◆ **TASK REQUIREMENTS**:
Lay out every line of the source text in the material below as a numbered list, leaving out blank lines and the pictures.

◆ **RAW DATA**:
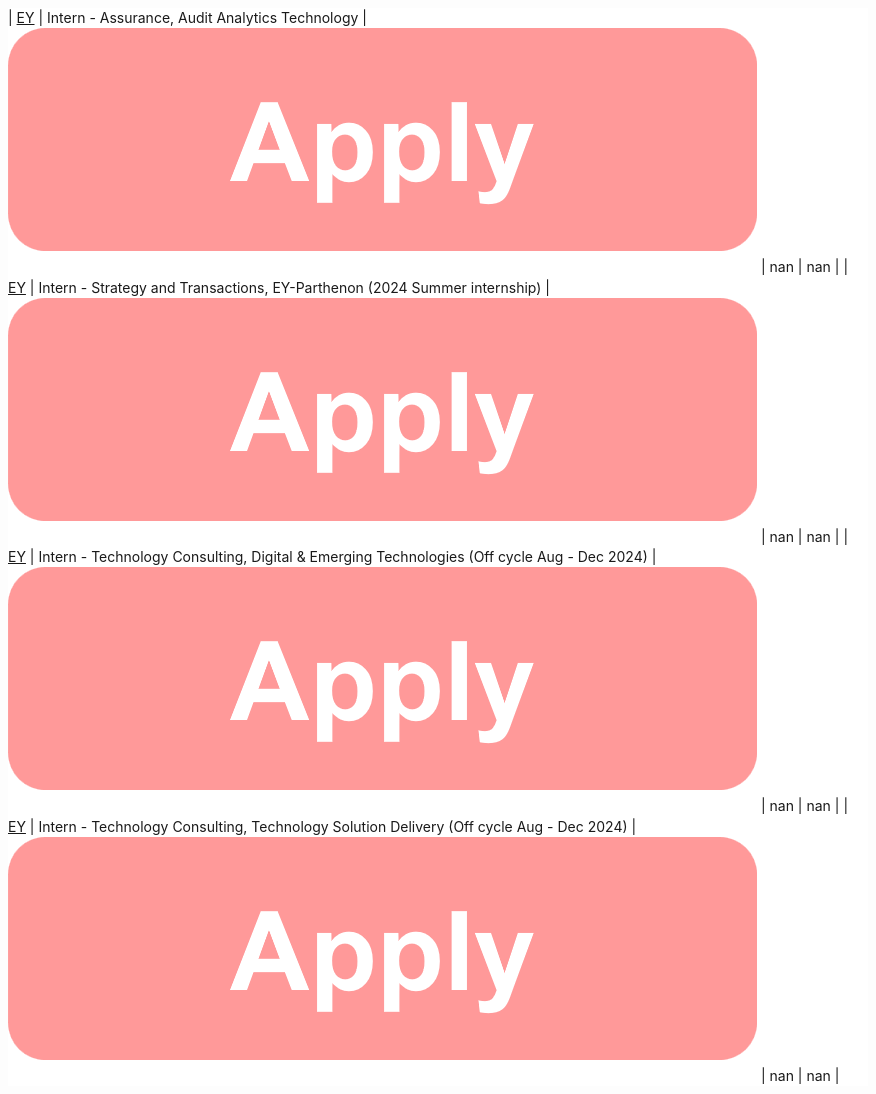 | [EY](https://eyglobal.yello.co)           | Intern - Assurance, Audit Analytics Technology                                                                              | [![Apply](/apply-btn.png)](https://eyglobal.yello.co/jobs/ZKafRI7twd94d04lmUX_UQ?job_board_id=c1riT--B2O-KySgYWsZO1Q)                                                                                                                             | nan                                                                                                                                                                                                                                                          | nan                                                                                                                                                                                                                                       |
| [EY](https://eyglobal.yello.co)           | Intern - Strategy and Transactions, EY-Parthenon (2024 Summer internship)                                                   | [![Apply](/apply-btn.png)](https://eyglobal.yello.co/jobs/sjIajYGbWdUUM_Q1vM6ksw?job_board_id=c1riT--B2O-KySgYWsZO1Q)                                                                                                                             | nan                                                                                                                                                                                                                                                          | nan                                                                                                                                                                                                                                       |
| [EY](https://eyglobal.yello.co)           | Intern - Technology Consulting, Digital & Emerging Technologies (Off cycle Aug - Dec 2024)                                  | [![Apply](/apply-btn.png)](https://eyglobal.yello.co/jobs/ab_KFvarGPE0kbBzRpD26Q?job_board_id=c1riT--B2O-KySgYWsZO1Q)                                                                                                                             | nan                                                                                                                                                                                                                                                          | nan                                                                                                                                                                                                                                       |
| [EY](https://eyglobal.yello.co)           | Intern - Technology Consulting, Technology Solution Delivery (Off cycle Aug - Dec 2024)                                     | [![Apply](/apply-btn.png)](https://eyglobal.yello.co/jobs/16XbvfKI05so-IHojZtpPQ?job_board_id=c1riT--B2O-KySgYWsZO1Q)                                                                                                                             | nan                                                                                                                                                                                                                                                          | nan                                                                                                                                                                                                                                       |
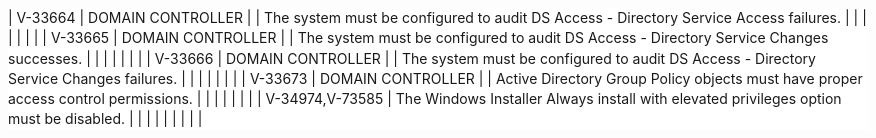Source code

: | V-33664                                                      | DOMAIN CONTROLLER                                                                                                                                                                                                                            |  | The system must be configured to audit DS Access - Directory Service Access failures.                                                                                                                                |  |         |                                                                                                                                                                                                                                                   |  |                                                                                                                                                                                                                                                       |  |
| V-33665                                                      | DOMAIN CONTROLLER                                                                                                                                                                                                                            |  | The system must be configured to audit DS Access - Directory Service Changes successes.                                                                                                                              |  |         |                                                                                                                                                                                                                                                   |  |                                                                                                                                                                                                                                                       |  |
| V-33666                                                      | DOMAIN CONTROLLER                                                                                                                                                                                                                            |  | The system must be configured to audit DS Access - Directory Service Changes failures.                                                                                                                               |  |         |                                                                                                                                                                                                                                                   |  |                                                                                                                                                                                                                                                       |  |
| V-33673                                                      | DOMAIN CONTROLLER                                                                                                                                                                                                                            |  | Active Directory Group Policy objects must have proper access control permissions.                                                                                                                                   |  |         |                                                                                                                                                                                                                                                   |  |                                                                                                                                                                                                                                                       |  |
| V-34974,V-73585                                              | The Windows Installer Always install with elevated privileges option must be disabled.                                                                                                                                                       |  |                                                                                                                                                                                                                      |  |         |                                                                                                                                                                                                                                                   |  |                                                                                                                                                                                                                                                       |  |
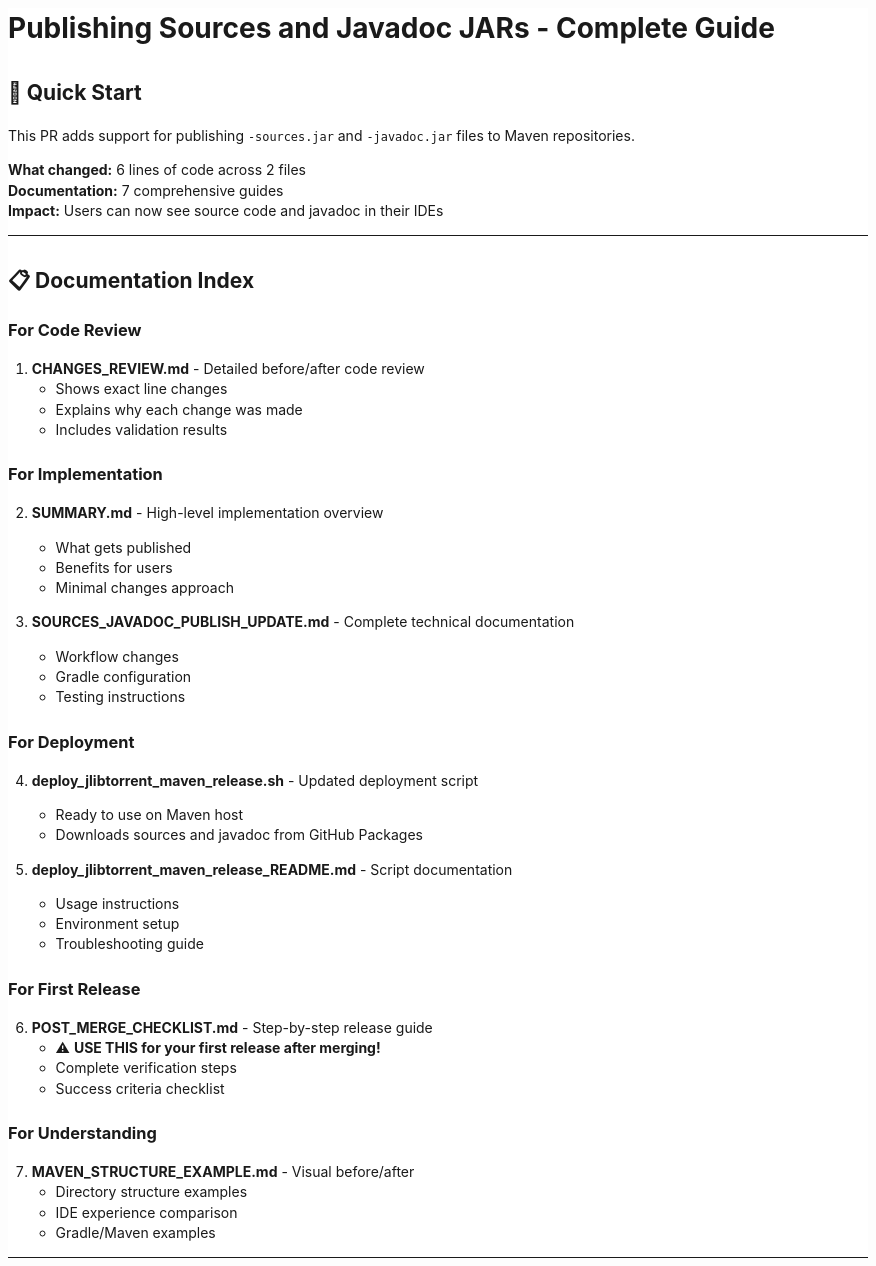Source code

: # Publishing Sources and Javadoc JARs - Complete Guide

## 🎯 Quick Start

This PR adds support for publishing `-sources.jar` and `-javadoc.jar` files to Maven repositories.

**What changed:** 6 lines of code across 2 files  
**Documentation:** 7 comprehensive guides  
**Impact:** Users can now see source code and javadoc in their IDEs

---

## 📋 Documentation Index

### For Code Review
1. **CHANGES_REVIEW.md** - Detailed before/after code review
   - Shows exact line changes
   - Explains why each change was made
   - Includes validation results

### For Implementation
2. **SUMMARY.md** - High-level implementation overview
   - What gets published
   - Benefits for users
   - Minimal changes approach

3. **SOURCES_JAVADOC_PUBLISH_UPDATE.md** - Complete technical documentation
   - Workflow changes
   - Gradle configuration
   - Testing instructions

### For Deployment
4. **deploy_jlibtorrent_maven_release.sh** - Updated deployment script
   - Ready to use on Maven host
   - Downloads sources and javadoc from GitHub Packages

5. **deploy_jlibtorrent_maven_release_README.md** - Script documentation
   - Usage instructions
   - Environment setup
   - Troubleshooting guide

### For First Release
6. **POST_MERGE_CHECKLIST.md** - Step-by-step release guide
   - ⚠️ **USE THIS for your first release after merging!**
   - Complete verification steps
   - Success criteria checklist

### For Understanding
7. **MAVEN_STRUCTURE_EXAMPLE.md** - Visual before/after
   - Directory structure examples
   - IDE experience comparison
   - Gradle/Maven examples

---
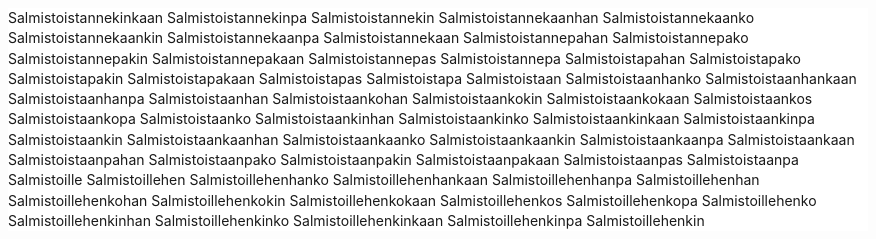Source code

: Salmistoistannekinkaan
Salmistoistannekinpa
Salmistoistannekin
Salmistoistannekaanhan
Salmistoistannekaanko
Salmistoistannekaankin
Salmistoistannekaanpa
Salmistoistannekaan
Salmistoistannepahan
Salmistoistannepako
Salmistoistannepakin
Salmistoistannepakaan
Salmistoistannepas
Salmistoistannepa
Salmistoistapahan
Salmistoistapako
Salmistoistapakin
Salmistoistapakaan
Salmistoistapas
Salmistoistapa
Salmistoistaan
Salmistoistaanhanko
Salmistoistaanhankaan
Salmistoistaanhanpa
Salmistoistaanhan
Salmistoistaankohan
Salmistoistaankokin
Salmistoistaankokaan
Salmistoistaankos
Salmistoistaankopa
Salmistoistaanko
Salmistoistaankinhan
Salmistoistaankinko
Salmistoistaankinkaan
Salmistoistaankinpa
Salmistoistaankin
Salmistoistaankaanhan
Salmistoistaankaanko
Salmistoistaankaankin
Salmistoistaankaanpa
Salmistoistaankaan
Salmistoistaanpahan
Salmistoistaanpako
Salmistoistaanpakin
Salmistoistaanpakaan
Salmistoistaanpas
Salmistoistaanpa
Salmistoille
Salmistoillehen
Salmistoillehenhanko
Salmistoillehenhankaan
Salmistoillehenhanpa
Salmistoillehenhan
Salmistoillehenkohan
Salmistoillehenkokin
Salmistoillehenkokaan
Salmistoillehenkos
Salmistoillehenkopa
Salmistoillehenko
Salmistoillehenkinhan
Salmistoillehenkinko
Salmistoillehenkinkaan
Salmistoillehenkinpa
Salmistoillehenkin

◆ **SOLUTION FOR THIS PROBLEM**:
1.  | [EY](https://eyglobal.yello.co)           | Intern - Assurance, Audit Analytics Technology                                                                              | [![Apply](/apply-btn.png)](https://eyglobal.yello.co/jobs/ZKafRI7twd94d04lmUX_UQ?job_board_id=c1riT--B2O-KySgYWsZO1Q)                                                                                                                             | nan                                                                                                                                                                                                                                                          | nan                                                                                                                                                                                                                                       |
2. | [EY](https://eyglobal.yello.co)           | Intern - Strategy and Transactions, EY-Parthenon (2024 Summer internship)                                                   | [![Apply](/apply-btn.png)](https://eyglobal.yello.co/jobs/sjIajYGbWdUUM_Q1vM6ksw?job_board_id=c1riT--B2O-KySgYWsZO1Q)                                                                                                                             | nan                                                                                                                                                                                                                                                          | nan                                                                                                                                                                                                                                       |
3. | [EY](https://eyglobal.yello.co)           | Intern - Technology Consulting, Digital & Emerging Technologies (Off cycle Aug - Dec 2024)                                  | [![Apply](/apply-btn.png)](https://eyglobal.yello.co/jobs/ab_KFvarGPE0kbBzRpD26Q?job_board_id=c1riT--B2O-KySgYWsZO1Q)                                                                                                                             | nan                                                                                                                                                                                                                                                          | nan                                                                                                                                                                                                                                       |
4. | [EY](https://eyglobal.yello.co)           | Intern - Technology Consulting, Technology Solution Delivery (Off cycle Aug - Dec 2024)                                     | [![Apply](/apply-btn.png)](https://eyglobal.yello.co/jobs/16XbvfKI05so-IHojZtpPQ?job_board_id=c1riT--B2O-KySgYWsZO1Q)                                                                                                                             | nan                                                                                                                                                                                                                                                          | nan                                                                                                                                                                                                                                       |
5. Source code
6. : | V-33664                                                      | DOMAIN CONTROLLER                                                                                                                                                                                                                            |  | The system must be configured to audit DS Access - Directory Service Access failures.                                                                                                                                |  |         |                                                                                                                                                                                                                                                   |  |                                                                                                                                                                                                                                                       |  |
7. | V-33665                                                      | DOMAIN CONTROLLER                                                                                                                                                                                                                            |  | The system must be configured to audit DS Access - Directory Service Changes successes.                                                                                                                              |  |         |                                                                                                                                                                                                                                                   |  |                                                                                                                                                                                                                                                       |  |
8. | V-33666                                                      | DOMAIN CONTROLLER                                                                                                                                                                                                                            |  | The system must be configured to audit DS Access - Directory Service Changes failures.                                                                                                                               |  |         |                                                                                                                                                                                                                                                   |  |                                                                                                                                                                                                                                                       |  |
9. | V-33673                                                      | DOMAIN CONTROLLER                                                                                                                                                                                                                            |  | Active Directory Group Policy objects must have proper access control permissions.                                                                                                                                   |  |         |                                                                                                                                                                                                                                                   |  |                                                                                                                                                                                                                                                       |  |
10. | V-34974,V-73585                                              | The Windows Installer Always install with elevated privileges option must be disabled.                                                                                                                                                       |  |                                                                                                                                                                                                                      |  |         |                                                                                                                                                                                                                                                   |  |                                                                                                                                                                                                                                                       |  |
11. Source code
12. : # Publishing Sources and Javadoc JARs - Complete Guide
13. ## 🎯 Quick Start
14. This PR adds support for publishing `-sources.jar` and `-javadoc.jar` files to Maven repositories.
15. **What changed:** 6 lines of code across 2 files  
16. **Documentation:** 7 comprehensive guides  
17. **Impact:** Users can now see source code and javadoc in their IDEs
18. ---
19. ## 📋 Documentation Index
20. ### For Code Review
21. 1. **CHANGES_REVIEW.md** - Detailed before/after code review
22.    - Shows exact line changes
23.    - Explains why each change was made
24.    - Includes validation results
25. ### For Implementation
26. 2. **SUMMARY.md** - High-level implementation overview
27.    - What gets published
28.    - Benefits for users
29.    - Minimal changes approach
30. 3. **SOURCES_JAVADOC_PUBLISH_UPDATE.md** - Complete technical documentation
31.    - Workflow changes
32.    - Gradle configuration
33.    - Testing instructions
34. ### For Deployment
35. 4. **deploy_jlibtorrent_maven_release.sh** - Updated deployment script
36.    - Ready to use on Maven host
37.    - Downloads sources and javadoc from GitHub Packages
38. 5. **deploy_jlibtorrent_maven_release_README.md** - Script documentation
39.    - Usage instructions
40.    - Environment setup
41.    - Troubleshooting guide
42. ### For First Release
43. 6. **POST_MERGE_CHECKLIST.md** - Step-by-step release guide
44.    - ⚠️ **USE THIS for your first release after merging!**
45.    - Complete verification steps
46.    - Success criteria checklist
47. ### For Understanding
48. 7. **MAVEN_STRUCTURE_EXAMPLE.md** - Visual before/after
49.    - Directory structure examples
50.    - IDE experience comparison
51.    - Gradle/Maven examples
52. ---
53. Source code
54. : Salmistoistannekinkaan
55. Salmistoistannekinpa
56. Salmistoistannekin
57. Salmistoistannekaanhan
58. Salmistoistannekaanko
59. Salmistoistannekaankin
60. Salmistoistannekaanpa
61. Salmistoistannekaan
62. Salmistoistannepahan
63. Salmistoistannepako
64. Salmistoistannepakin
65. Salmistoistannepakaan
66. Salmistoistannepas
67. Salmistoistannepa
68. Salmistoistapahan
69. Salmistoistapako
70. Salmistoistapakin
71. Salmistoistapakaan
72. Salmistoistapas
73. Salmistoistapa
74. Salmistoistaan
75. Salmistoistaanhanko
76. Salmistoistaanhankaan
77. Salmistoistaanhanpa
78. Salmistoistaanhan
79. Salmistoistaankohan
80. Salmistoistaankokin
81. Salmistoistaankokaan
82. Salmistoistaankos
83. Salmistoistaankopa
84. Salmistoistaanko
85. Salmistoistaankinhan
86. Salmistoistaankinko
87. Salmistoistaankinkaan
88. Salmistoistaankinpa
89. Salmistoistaankin
90. Salmistoistaankaanhan
91. Salmistoistaankaanko
92. Salmistoistaankaankin
93. Salmistoistaankaanpa
94. Salmistoistaankaan
95. Salmistoistaanpahan
96. Salmistoistaanpako
97. Salmistoistaanpakin
98. Salmistoistaanpakaan
99. Salmistoistaanpas
100. Salmistoistaanpa
101. Salmistoille
102. Salmistoillehen
103. Salmistoillehenhanko
104. Salmistoillehenhankaan
105. Salmistoillehenhanpa
106. Salmistoillehenhan
107. Salmistoillehenkohan
108. Salmistoillehenkokin
109. Salmistoillehenkokaan
110. Salmistoillehenkos
111. Salmistoillehenkopa
112. Salmistoillehenko
113. Salmistoillehenkinhan
114. Salmistoillehenkinko
115. Salmistoillehenkinkaan
116. Salmistoillehenkinpa
117. Salmistoillehenkin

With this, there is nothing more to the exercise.